News‎ > ‎Berita Kampus‎ > ‎

PBAK dan Jasa Pembuat Atribut

diposting pada tanggal 12 Agt 2017 22.34 oleh Radio RDK UIN Jakarta

Pelaksanaan Pengenalan Budaya Akademik dan Kemahasiswaan (PBAK) tinggal menghitung hari. Mahasiswa baru (Maba) silih berganti mendatangi stand-stand pendaftaran ulang, mulai dari tingkat universitas, fakultas, hingga jurusan. Pada saat daftar ulang, maba diminta meng-input data diri, diberi panduan untuk mengikuti PBAK dan diperbolehkan bertanya mengenai jurusan yang telah mereka pilih lebih dalam. Satu lagi yang khas dari PBAK, apalagi kalau bukan pernak-pernik atribut yang unik, mulai dari selempang sampai name tag yang mencirikan maba antar fakultas.

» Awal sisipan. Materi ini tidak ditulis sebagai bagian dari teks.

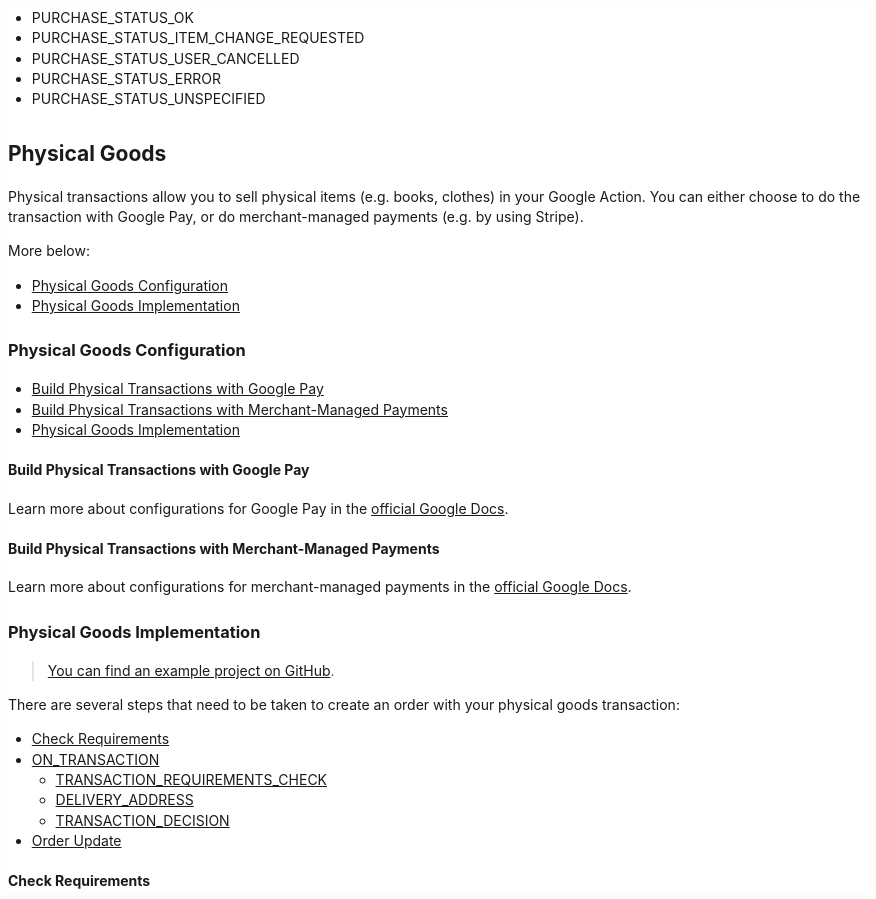 * PURCHASE_STATUS_OK
* PURCHASE_STATUS_ITEM_CHANGE_REQUESTED
* PURCHASE_STATUS_USER_CANCELLED
* PURCHASE_STATUS_ERROR
* PURCHASE_STATUS_UNSPECIFIED






## Physical Goods

Physical transactions allow you to sell physical items (e.g. books, clothes) in your Google Action. You can either choose to do the transaction with Google Pay, or do merchant-managed payments (e.g. by using Stripe).

More below:

* [Physical Goods Configuration](#physical-goods-configuration)
* [Physical Goods Implementation](#physical-goods-implementation)


### Physical Goods Configuration

* [Build Physical Transactions with Google Pay](#build-physical-transactions-with-google-pay)
* [Build Physical Transactions with Merchant-Managed Payments](#build-physical-transactions-with-merchant-managed-payments)
* [Physical Goods Implementation](#physical-goods-implementation)

#### Build Physical Transactions with Google Pay

Learn more about configurations for Google Pay in the [official Google Docs](https://developers.google.com/actions/transactions/physical/dev-guide-physical-gpay).

#### Build Physical Transactions with Merchant-Managed Payments

Learn more about configurations for merchant-managed payments in the [official Google Docs](https://developers.google.com/actions/transactions/physical/dev-guide-physical-custom).

### Physical Goods Implementation

> [You can find an example project on GitHub](https://github.com/jovotech/jovo-framework/tree/master/examples/javascript/02_googleassistant/transactions/src).

There are several steps that need to be taken to create an order with your physical goods transaction:

* [Check Requirements](#check-requirements)
* [ON_TRANSACTION](#on_transaction)
   * [TRANSACTION_REQUIREMENTS_CHECK](#transaction_requirements_check)
   * [DELIVERY_ADDRESS](#delivery_address)
   * [TRANSACTION_DECISION](#transaction_decision)
* [Order Update](#order-update)

#### Check Requirements

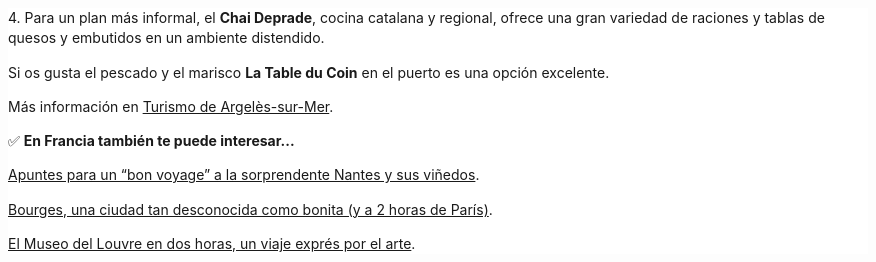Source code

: 4\. Para un plan más informal, el **Chai Deprade**, cocina catalana y regional, ofrece 
una gran variedad de raciones y tablas de quesos y embutidos en un ambiente distendido. 

Si os gusta el pescado y el marisco **La Table du Coin** en el puerto es una opción 
excelente. 

Más información en [Turismo de 
Argelès-sur-Mer](https://www.argeles-sur-mer.co.uk/explore/argeles-sur-mer/). 

✅ **En Francia también te puede interesar...** 

[Apuntes para un “bon voyage” a la sorprendente Nantes y sus 
viñedos](https://etheriamagazine.com/2023/07/31/nantes-y-excursiones-esenciales/). 

[Bourges, una ciudad tan desconocida como bonita (y a 2 horas de 
París)](https://etheriamagazine.com/2023/08/11/que-ver-bourges/). 

[El Museo del Louvre en dos horas, un viaje exprés por el 
arte](https://etheriamagazine.com/2023/08/08/que-ver-museo-louvre-en-2-horas/).
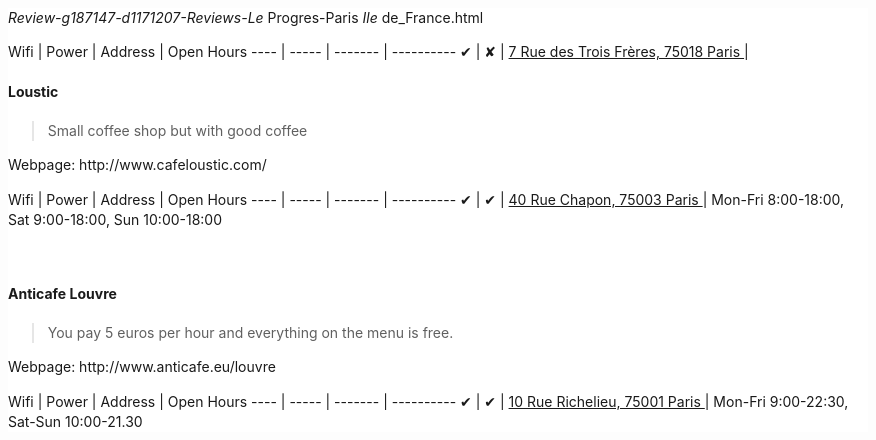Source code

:  <em>
  Review-g187147-d1171207-Reviews-Le
 </em>
 Progres-Paris
 <em>
  Ile
 </em>
 de_France.html
</p>
<p>
 Wifi | Power | Address | Open Hours
---- | ----- | ------- | ----------
✔ | ✘ |
 <a href="https://goo.gl/maps/EPuXWaLcKa22">
  7 Rue des Trois Frères, 75018 Paris
 </a>
 |
</p>
<h4>
 Loustic
</h4>
<blockquote>
 <p>
  Small coffee shop but with good coffee
 </p>
</blockquote>
<p>
 Webpage: http://www.cafeloustic.com/
</p>
<p>
 Wifi | Power | Address | Open Hours
---- | ----- | ------- | ----------
✔ | ✔ |
 <a href="https://goo.gl/maps/UaCpEQj8YAS2">
  40 Rue Chapon, 75003 Paris
 </a>
 | Mon-Fri 8:00-18:00, Sat 9:00-18:00, Sun 10:00-18:00
</p>
<p>
 <img alt="" src="http://www.speedtest.net/result/4990205803.png"/>
</p>
<h4>
 Anticafe Louvre
</h4>
<blockquote>
 <p>
  You pay 5 euros per hour and everything on the menu is free.
 </p>
</blockquote>
<p>
 Webpage: http://www.anticafe.eu/louvre
</p>
<p>
 Wifi | Power | Address | Open Hours
---- | ----- | ------- | ----------
✔ | ✔ |
 <a href="https://goo.gl/maps/RAFpjLLeSPJ2">
  10 Rue Richelieu, 75001 Paris
 </a>
 | Mon-Fri 9:00-22:30, Sat-Sun 10:00-21.30
</p>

Tidak sedikit orang dan mahasiswa yang melihat hal ini sebagai peluang bisnis dengan membandrol harga mulai dari Rp 25.000,- mereka dengan mudah menyediakan atribut PBAK sesuai dengan pesanan maba.

Ketua pelaksana PBAK Fakultas Ekonomi dan Bisnis (FEB), Idham Halid menuturkan, baginya hal ini tidak masalah, sah-sah saja karena semua orang berhak melihat peluang ekonomi dari euforia PBAK. Menjadi salah apabila panitia PBAK jika mengharuskan maba untuk membeli atribut pada oknum tertentu. “Atribut PBAK hadir sebagai identitas maba tentunya dengan warna khas fakultas, sehingga memudahkan maba saling mengenal satu sama lain,” ujar Idham. Soal maba mendapatkannya dengan membuat sendiri atau menggunakan jasa orang lain, hal tersebut bukan masalah, karna bagi Idham, maba diberikan kebebasan memilih alternatif yang membuat mereka enjoy dan tidak terbebani dengan diadakannya PBAK.

Maba Fakultas Psikologi, Denaya Saraswaty mengaku, dirinya menggunakan jasa pembuatan atribut yang membuka lapak di jalan pesanggrahan untuk mendapatkan atribut PBAK berupa selempang. Denaya menambahkan, dirinya mendapat informasi jasa tersebut dari teman maba yang menggunakan jasa yang sama. Alasan Denaya menggunakan jasa tersebut karena takut melakukan kesalahan bila membuat atribut sendiri. “Dengan adanya jasa pembuatan atribut, hadirnya jasa seperti ini membantu maba yang masih awam terhadap lingkungan kampus dan pastinya memudahkan maba yang sedang berada pada masa peralihan,” tutur Denaya. Perempuan asli Sukabumi ini menambahkan, apalagi untuk mahasiswa rantau seperti dirinya yang jauh-jauh datang ke Jakarta hanya untuk daftar ulang PBAK, jasa pembuatan atribut memberikan celah untuk bernafas ditengah-tengah kesibukan mencari kamar kosan.